◆ **WORK ITEM**
Since the listing below shows pictures, leave them out and write out exactly the lines from the line with "left hip: (402, 310, -9)" to the line with "right ankle: (202, 266, -28)", both included, and no others.

────

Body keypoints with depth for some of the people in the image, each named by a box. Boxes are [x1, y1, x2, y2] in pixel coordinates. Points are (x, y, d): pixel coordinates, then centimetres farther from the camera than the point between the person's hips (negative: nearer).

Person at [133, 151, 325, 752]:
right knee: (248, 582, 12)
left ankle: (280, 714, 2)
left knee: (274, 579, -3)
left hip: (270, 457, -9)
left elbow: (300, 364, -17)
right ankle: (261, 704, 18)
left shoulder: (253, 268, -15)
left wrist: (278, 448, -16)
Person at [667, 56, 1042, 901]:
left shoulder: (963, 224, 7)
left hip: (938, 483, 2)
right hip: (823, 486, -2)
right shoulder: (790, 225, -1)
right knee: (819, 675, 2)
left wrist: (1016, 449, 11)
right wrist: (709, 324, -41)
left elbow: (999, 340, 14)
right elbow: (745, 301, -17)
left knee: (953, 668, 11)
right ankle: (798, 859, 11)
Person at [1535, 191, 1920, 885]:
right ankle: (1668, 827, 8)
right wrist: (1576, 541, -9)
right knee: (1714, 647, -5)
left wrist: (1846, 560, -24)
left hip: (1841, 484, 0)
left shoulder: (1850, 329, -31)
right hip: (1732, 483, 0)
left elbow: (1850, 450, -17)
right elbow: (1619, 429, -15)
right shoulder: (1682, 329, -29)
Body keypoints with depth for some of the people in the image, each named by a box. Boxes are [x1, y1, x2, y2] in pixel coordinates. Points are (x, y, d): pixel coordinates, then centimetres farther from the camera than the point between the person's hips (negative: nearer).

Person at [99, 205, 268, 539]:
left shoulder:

────

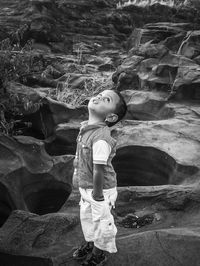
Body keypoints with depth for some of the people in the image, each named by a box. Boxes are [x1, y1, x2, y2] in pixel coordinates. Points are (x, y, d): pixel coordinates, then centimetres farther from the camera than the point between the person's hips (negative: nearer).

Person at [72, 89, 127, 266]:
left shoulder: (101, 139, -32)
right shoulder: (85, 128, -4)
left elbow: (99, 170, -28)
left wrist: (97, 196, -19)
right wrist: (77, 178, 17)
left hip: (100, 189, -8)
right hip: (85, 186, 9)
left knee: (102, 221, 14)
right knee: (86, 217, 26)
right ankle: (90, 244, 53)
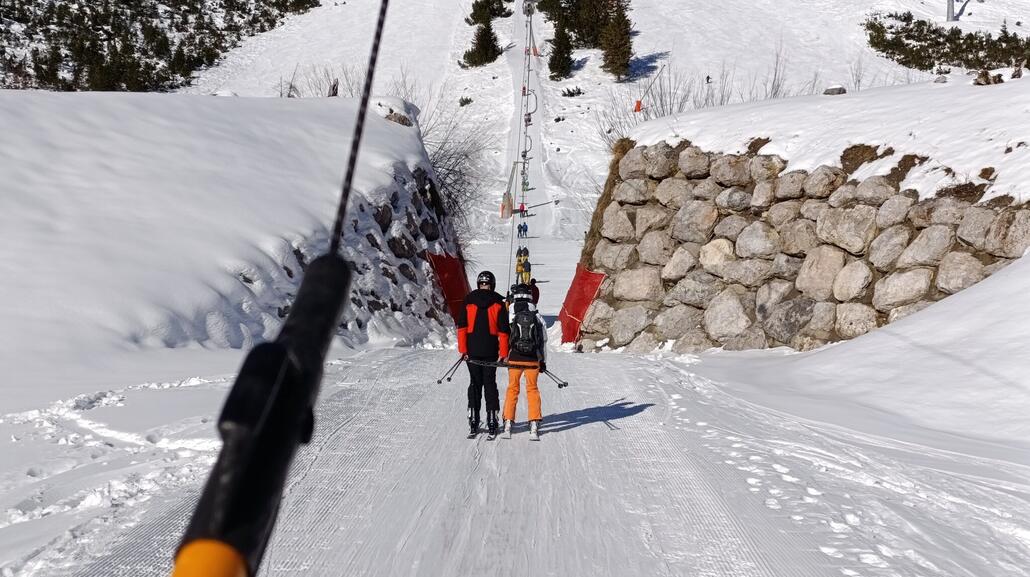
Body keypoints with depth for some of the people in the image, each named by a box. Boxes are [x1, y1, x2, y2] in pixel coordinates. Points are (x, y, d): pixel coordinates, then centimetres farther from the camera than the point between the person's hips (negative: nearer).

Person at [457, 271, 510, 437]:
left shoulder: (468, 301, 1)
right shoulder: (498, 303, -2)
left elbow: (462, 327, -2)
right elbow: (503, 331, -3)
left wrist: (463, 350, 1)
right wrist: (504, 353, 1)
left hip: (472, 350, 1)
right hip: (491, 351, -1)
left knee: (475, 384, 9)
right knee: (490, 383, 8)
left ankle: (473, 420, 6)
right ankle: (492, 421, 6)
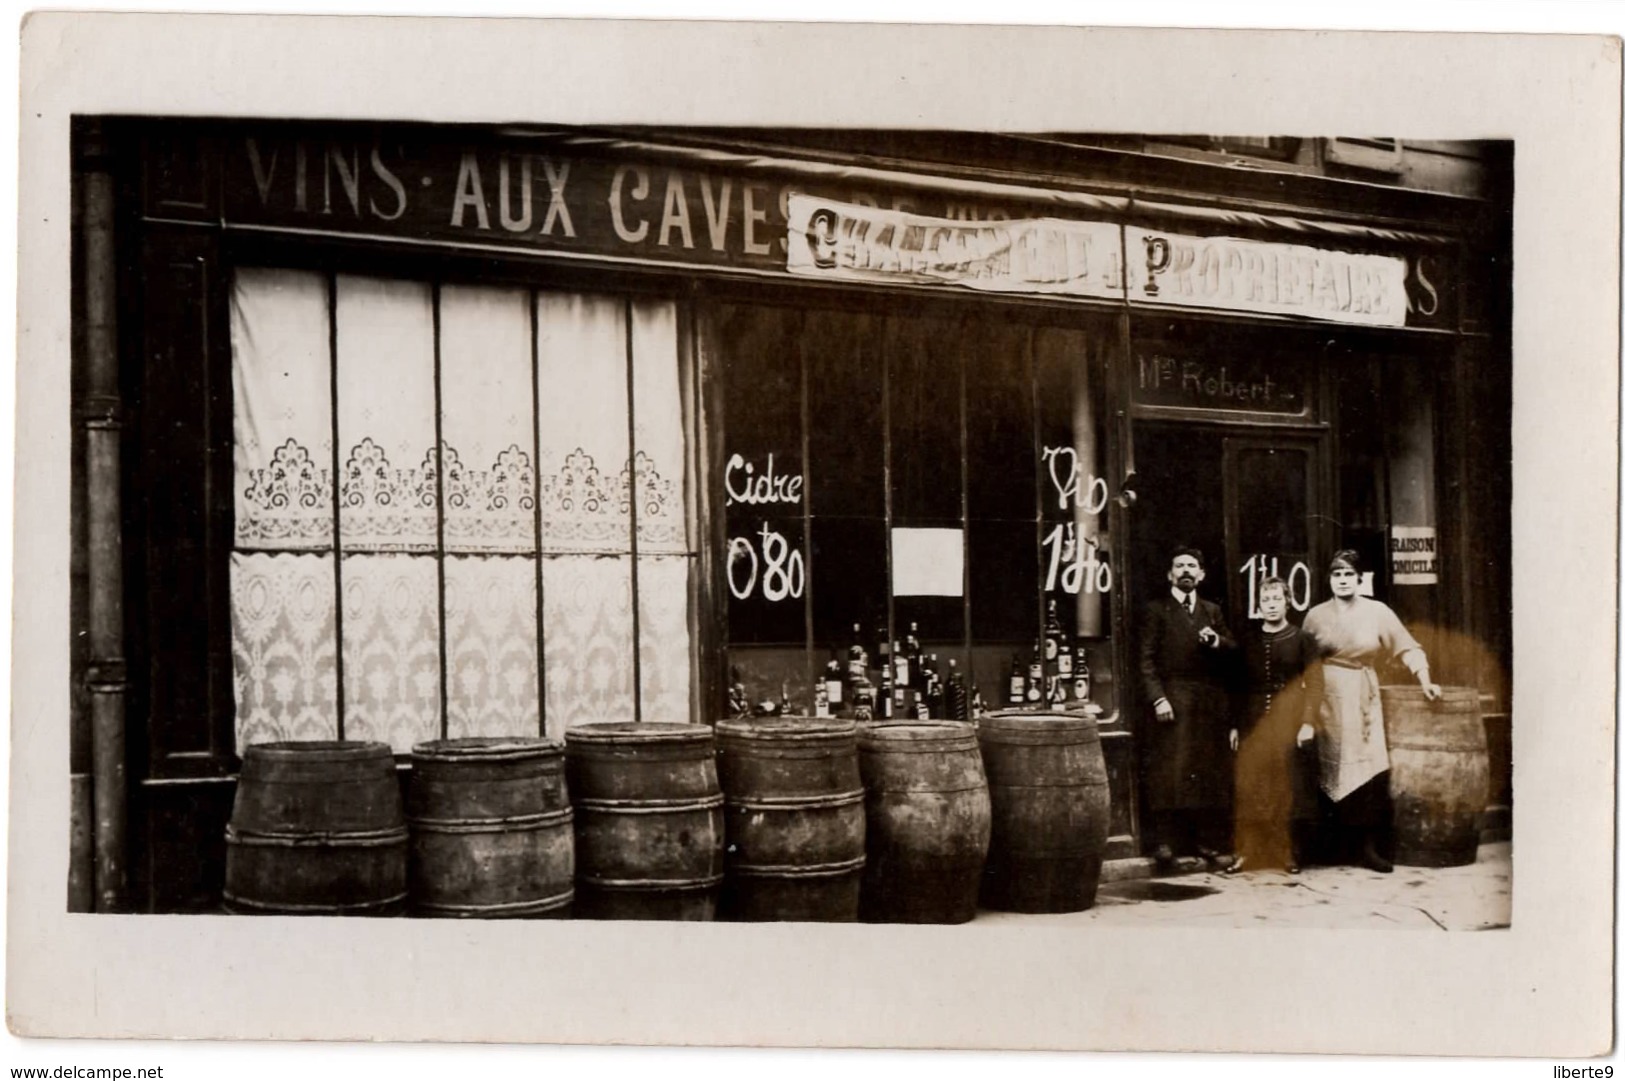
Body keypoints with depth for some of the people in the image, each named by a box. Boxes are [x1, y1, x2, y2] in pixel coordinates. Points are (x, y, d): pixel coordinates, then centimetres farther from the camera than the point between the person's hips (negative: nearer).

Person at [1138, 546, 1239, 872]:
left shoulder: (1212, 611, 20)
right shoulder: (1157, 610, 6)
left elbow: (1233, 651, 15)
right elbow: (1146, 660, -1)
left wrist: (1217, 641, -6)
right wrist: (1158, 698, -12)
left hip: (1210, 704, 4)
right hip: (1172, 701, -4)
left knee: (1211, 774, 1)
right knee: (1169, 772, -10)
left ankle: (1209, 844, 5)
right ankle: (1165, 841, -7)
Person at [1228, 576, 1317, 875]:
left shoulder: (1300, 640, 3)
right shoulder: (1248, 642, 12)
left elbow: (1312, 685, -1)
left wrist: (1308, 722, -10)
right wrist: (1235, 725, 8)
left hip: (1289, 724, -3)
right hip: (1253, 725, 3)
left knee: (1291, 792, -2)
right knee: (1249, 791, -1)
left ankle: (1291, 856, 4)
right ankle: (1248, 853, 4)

────

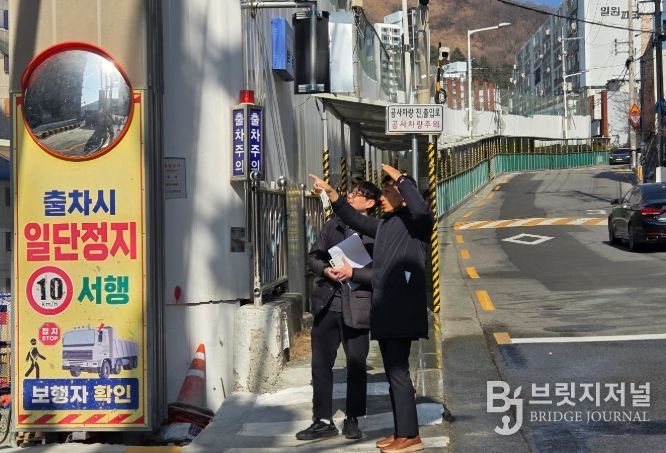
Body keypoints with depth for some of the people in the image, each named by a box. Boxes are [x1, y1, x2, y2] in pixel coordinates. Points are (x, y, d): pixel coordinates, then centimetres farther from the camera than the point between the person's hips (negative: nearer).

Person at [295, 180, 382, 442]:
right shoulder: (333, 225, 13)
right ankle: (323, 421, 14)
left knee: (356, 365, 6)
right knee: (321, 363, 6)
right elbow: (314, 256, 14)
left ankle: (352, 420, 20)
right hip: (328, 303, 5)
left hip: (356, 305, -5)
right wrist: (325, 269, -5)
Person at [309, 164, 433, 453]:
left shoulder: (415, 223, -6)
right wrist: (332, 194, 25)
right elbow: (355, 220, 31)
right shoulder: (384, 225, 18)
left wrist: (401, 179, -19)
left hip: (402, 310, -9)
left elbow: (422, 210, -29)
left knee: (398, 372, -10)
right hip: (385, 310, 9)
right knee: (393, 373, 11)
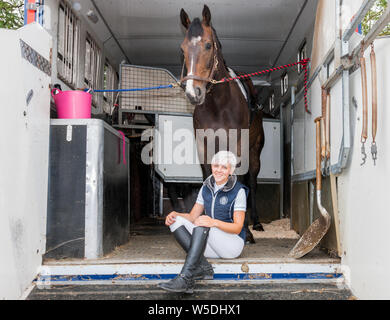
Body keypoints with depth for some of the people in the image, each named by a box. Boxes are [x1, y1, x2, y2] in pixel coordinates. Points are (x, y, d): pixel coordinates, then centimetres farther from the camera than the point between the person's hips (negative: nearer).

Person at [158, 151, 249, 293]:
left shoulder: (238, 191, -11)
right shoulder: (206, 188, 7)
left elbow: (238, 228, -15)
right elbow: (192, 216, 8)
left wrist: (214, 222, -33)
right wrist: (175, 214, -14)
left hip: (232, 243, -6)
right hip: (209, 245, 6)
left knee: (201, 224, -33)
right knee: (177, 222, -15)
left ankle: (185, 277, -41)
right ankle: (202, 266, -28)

────

◆ **OUTPUT OF THE TASK**
left hip: (402, 310, -9)
left elbow: (422, 210, -29)
left knee: (398, 372, -10)
right hip: (385, 310, 9)
right knee: (393, 373, 11)
Body keypoints with depth for some of the people in the image, each named by a box. Boxes are [x1, y1, x2, y2] in pixel coordinates. Points are (x, y, d): pixel coordinates, then centimetres farther from the camera than the point between the person's hips (negative: nearer).

Person at [158, 151, 249, 293]:
left shoulder: (238, 191, -11)
right shoulder: (206, 188, 7)
left elbow: (238, 228, -15)
right elbow: (192, 216, 8)
left wrist: (214, 222, -33)
right wrist: (175, 214, -14)
left hip: (232, 243, -6)
right hip: (209, 245, 6)
left knee: (201, 224, -33)
right knee: (177, 222, -15)
left ankle: (185, 277, -41)
right ankle: (202, 266, -28)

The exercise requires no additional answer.